◆ **Directive**:
Output the data verbatim, minus the images.
### Data listing
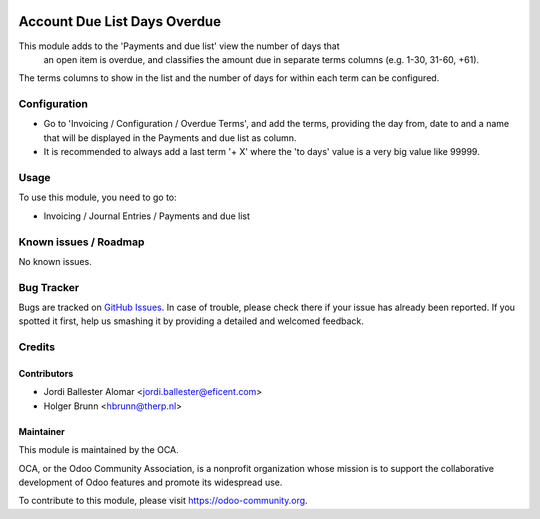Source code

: .. image:: https://img.shields.io/badge/licence-AGPL--3-blue.svg
   :target: http://www.gnu.org/licenses/agpl-3.0-standalone.html
   :alt: License: AGPL-3

=============================
Account Due List Days Overdue
=============================

This module adds to the 'Payments and due list' view the number of days that
 an open item is overdue, and classifies the amount due in separate terms
 columns  (e.g. 1-30, 31-60, +61).

The terms columns to show in the list and the number of days for within each
term can be configured.


Configuration
=============

* Go to 'Invoicing / Configuration / Overdue Terms', and add the terms,
  providing the day from, date to and a name that will be displayed in the
  Payments and due list as column.

* It is recommended to always add a last term '+ X' where the 'to days' value
  is a very big value like 99999.


Usage
=====

To use this module, you need to go to:

* Invoicing / Journal Entries / Payments and due list

.. image:: https://odoo-community.org/website/image/ir.attachment/5784_f2813bd/datas
   :alt: Try me on Runbot
   :target: https://runbot.odoo-community.org/runbot/96/8.0

Known issues / Roadmap
======================

No known issues.

Bug Tracker
===========

Bugs are tracked on `GitHub Issues
<https://github.com/OCA/account-payment/issues>`_. In case of trouble, please
check there if your issue has already been reported. If you spotted it first,
help us smashing it by providing a detailed and welcomed feedback.


Credits
=======

Contributors
------------

* Jordi Ballester Alomar <jordi.ballester@eficent.com>
* Holger Brunn <hbrunn@therp.nl>

Maintainer
----------

.. image:: https://odoo-community.org/logo.png
   :alt: Odoo Community Association
   :target: https://odoo-community.org

This module is maintained by the OCA.

OCA, or the Odoo Community Association, is a nonprofit organization whose
mission is to support the collaborative development of Odoo features and
promote its widespread use.

To contribute to this module, please visit https://odoo-community.org.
######
◆ **Exercise result**:
Source code

: .. image:: https://img.shields.io/badge/licence-AGPL--3-blue.svg
   :target: http://www.gnu.org/licenses/agpl-3.0-standalone.html
   :alt: License: AGPL-3

=============================
Account Due List Days Overdue
=============================

This module adds to the 'Payments and due list' view the number of days that
 an open item is overdue, and classifies the amount due in separate terms
 columns  (e.g. 1-30, 31-60, +61).

The terms columns to show in the list and the number of days for within each
term can be configured.


Configuration
=============

* Go to 'Invoicing / Configuration / Overdue Terms', and add the terms,
  providing the day from, date to and a name that will be displayed in the
  Payments and due list as column.

* It is recommended to always add a last term '+ X' where the 'to days' value
  is a very big value like 99999.


Usage
=====

To use this module, you need to go to:

* Invoicing / Journal Entries / Payments and due list

.. image:: https://odoo-community.org/website/image/ir.attachment/5784_f2813bd/datas
   :alt: Try me on Runbot
   :target: https://runbot.odoo-community.org/runbot/96/8.0

Known issues / Roadmap
======================

No known issues.

Bug Tracker
===========

Bugs are tracked on `GitHub Issues
<https://github.com/OCA/account-payment/issues>`_. In case of trouble, please
check there if your issue has already been reported. If you spotted it first,
help us smashing it by providing a detailed and welcomed feedback.


Credits
=======

Contributors
------------

* Jordi Ballester Alomar <jordi.ballester@eficent.com>
* Holger Brunn <hbrunn@therp.nl>

Maintainer
----------

.. image:: https://odoo-community.org/logo.png
   :alt: Odoo Community Association
   :target: https://odoo-community.org

This module is maintained by the OCA.

OCA, or the Odoo Community Association, is a nonprofit organization whose
mission is to support the collaborative development of Odoo features and
promote its widespread use.

To contribute to this module, please visit https://odoo-community.org.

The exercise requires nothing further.